-- EXERCISE OBJECTIVE --
Filter the records down to the lines that hold the word "reset", and copy each of those lines.

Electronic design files
+++++

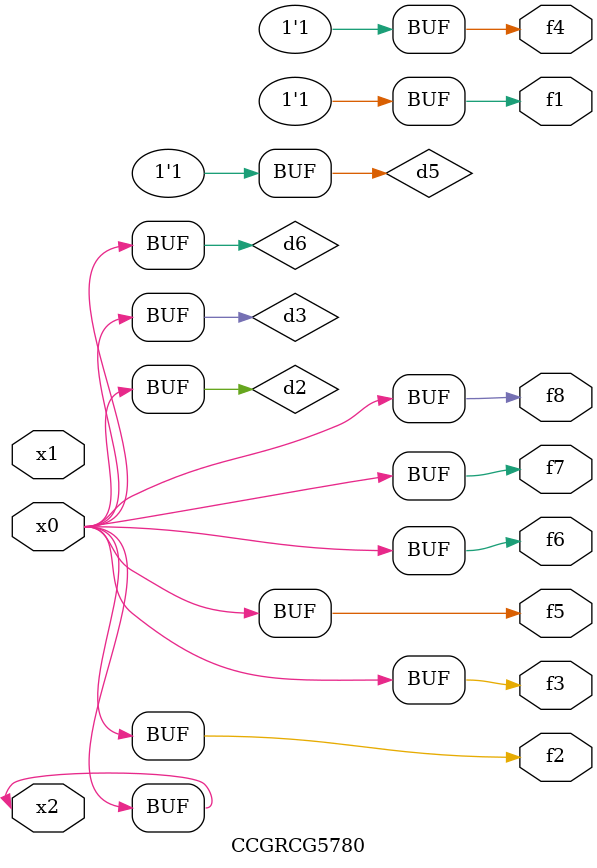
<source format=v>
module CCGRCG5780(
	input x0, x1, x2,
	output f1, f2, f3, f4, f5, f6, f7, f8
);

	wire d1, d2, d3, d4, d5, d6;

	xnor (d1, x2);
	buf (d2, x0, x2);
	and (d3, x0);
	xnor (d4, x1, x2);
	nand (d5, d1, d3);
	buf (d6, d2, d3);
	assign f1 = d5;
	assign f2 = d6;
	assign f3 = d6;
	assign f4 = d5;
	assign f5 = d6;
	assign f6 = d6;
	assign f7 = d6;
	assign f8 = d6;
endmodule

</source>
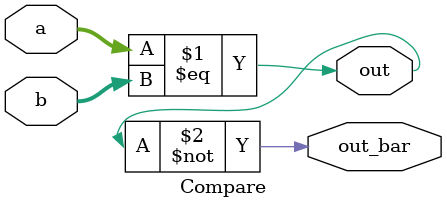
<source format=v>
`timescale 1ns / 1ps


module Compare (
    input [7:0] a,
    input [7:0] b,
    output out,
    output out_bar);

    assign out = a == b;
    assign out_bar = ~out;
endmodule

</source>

+++++

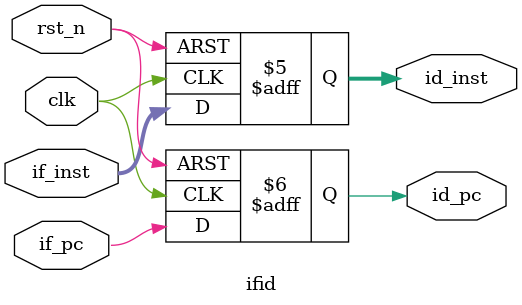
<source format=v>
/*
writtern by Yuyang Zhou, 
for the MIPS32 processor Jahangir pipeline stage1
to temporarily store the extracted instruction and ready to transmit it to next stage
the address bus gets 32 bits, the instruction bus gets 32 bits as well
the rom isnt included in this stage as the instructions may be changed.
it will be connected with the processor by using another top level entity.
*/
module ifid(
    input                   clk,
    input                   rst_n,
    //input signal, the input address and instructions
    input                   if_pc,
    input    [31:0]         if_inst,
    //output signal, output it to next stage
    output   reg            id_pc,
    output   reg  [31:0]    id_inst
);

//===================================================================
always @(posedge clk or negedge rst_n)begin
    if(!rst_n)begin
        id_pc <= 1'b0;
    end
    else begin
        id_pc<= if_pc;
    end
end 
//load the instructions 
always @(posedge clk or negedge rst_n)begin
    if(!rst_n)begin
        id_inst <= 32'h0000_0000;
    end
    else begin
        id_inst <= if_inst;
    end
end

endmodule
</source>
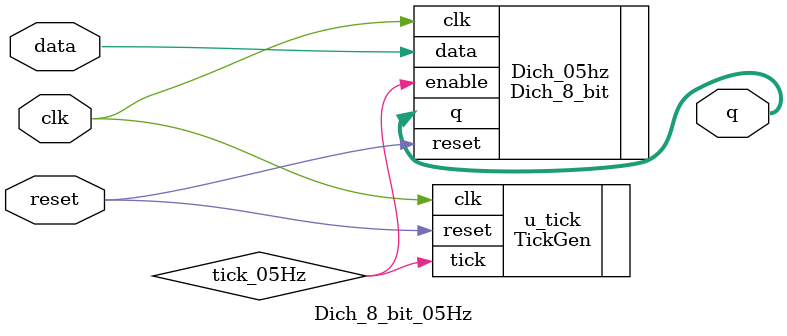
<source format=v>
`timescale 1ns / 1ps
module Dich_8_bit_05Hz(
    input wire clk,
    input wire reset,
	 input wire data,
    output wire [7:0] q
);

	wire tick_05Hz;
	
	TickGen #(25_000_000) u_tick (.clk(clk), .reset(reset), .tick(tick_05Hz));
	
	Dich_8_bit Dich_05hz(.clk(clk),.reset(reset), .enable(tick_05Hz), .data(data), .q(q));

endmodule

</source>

+++++

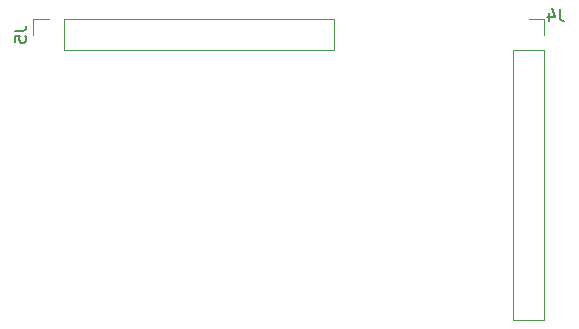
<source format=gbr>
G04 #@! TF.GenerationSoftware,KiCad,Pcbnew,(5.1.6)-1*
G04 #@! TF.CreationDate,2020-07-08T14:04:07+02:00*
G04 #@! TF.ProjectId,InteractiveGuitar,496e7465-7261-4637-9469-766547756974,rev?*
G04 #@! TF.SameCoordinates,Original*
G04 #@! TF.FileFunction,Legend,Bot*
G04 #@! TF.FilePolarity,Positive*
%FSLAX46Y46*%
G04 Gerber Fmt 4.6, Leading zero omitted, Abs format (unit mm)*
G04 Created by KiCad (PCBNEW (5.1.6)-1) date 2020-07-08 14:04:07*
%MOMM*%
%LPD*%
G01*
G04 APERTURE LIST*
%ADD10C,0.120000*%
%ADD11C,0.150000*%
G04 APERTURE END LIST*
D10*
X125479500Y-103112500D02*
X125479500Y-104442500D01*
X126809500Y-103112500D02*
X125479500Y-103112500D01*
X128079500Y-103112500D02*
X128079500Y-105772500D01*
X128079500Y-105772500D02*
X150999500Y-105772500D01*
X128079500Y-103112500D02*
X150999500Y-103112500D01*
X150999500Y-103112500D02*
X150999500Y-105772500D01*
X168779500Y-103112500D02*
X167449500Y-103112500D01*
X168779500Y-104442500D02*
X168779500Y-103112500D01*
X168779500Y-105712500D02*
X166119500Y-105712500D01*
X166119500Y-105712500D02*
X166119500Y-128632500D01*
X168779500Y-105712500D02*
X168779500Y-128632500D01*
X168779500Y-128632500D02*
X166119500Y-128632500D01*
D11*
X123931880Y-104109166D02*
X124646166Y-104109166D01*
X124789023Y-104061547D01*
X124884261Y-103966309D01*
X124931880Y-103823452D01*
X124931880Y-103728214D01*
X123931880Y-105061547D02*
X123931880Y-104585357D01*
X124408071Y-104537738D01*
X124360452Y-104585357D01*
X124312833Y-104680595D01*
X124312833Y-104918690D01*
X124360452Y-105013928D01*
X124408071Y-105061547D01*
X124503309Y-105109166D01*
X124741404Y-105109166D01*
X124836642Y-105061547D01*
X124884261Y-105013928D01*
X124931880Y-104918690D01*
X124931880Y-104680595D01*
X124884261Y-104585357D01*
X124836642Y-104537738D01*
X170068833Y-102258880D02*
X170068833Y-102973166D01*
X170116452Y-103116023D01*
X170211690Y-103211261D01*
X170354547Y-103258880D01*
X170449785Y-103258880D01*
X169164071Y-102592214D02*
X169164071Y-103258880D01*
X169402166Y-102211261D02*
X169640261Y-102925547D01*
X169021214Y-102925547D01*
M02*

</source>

+++++

-- RESULT OF THE TASK --
    input wire reset,
	TickGen #(25_000_000) u_tick (.clk(clk), .reset(reset), .tick(tick_05Hz));
	Dich_8_bit Dich_05hz(.clk(clk),.reset(reset), .enable(tick_05Hz), .data(data), .q(q));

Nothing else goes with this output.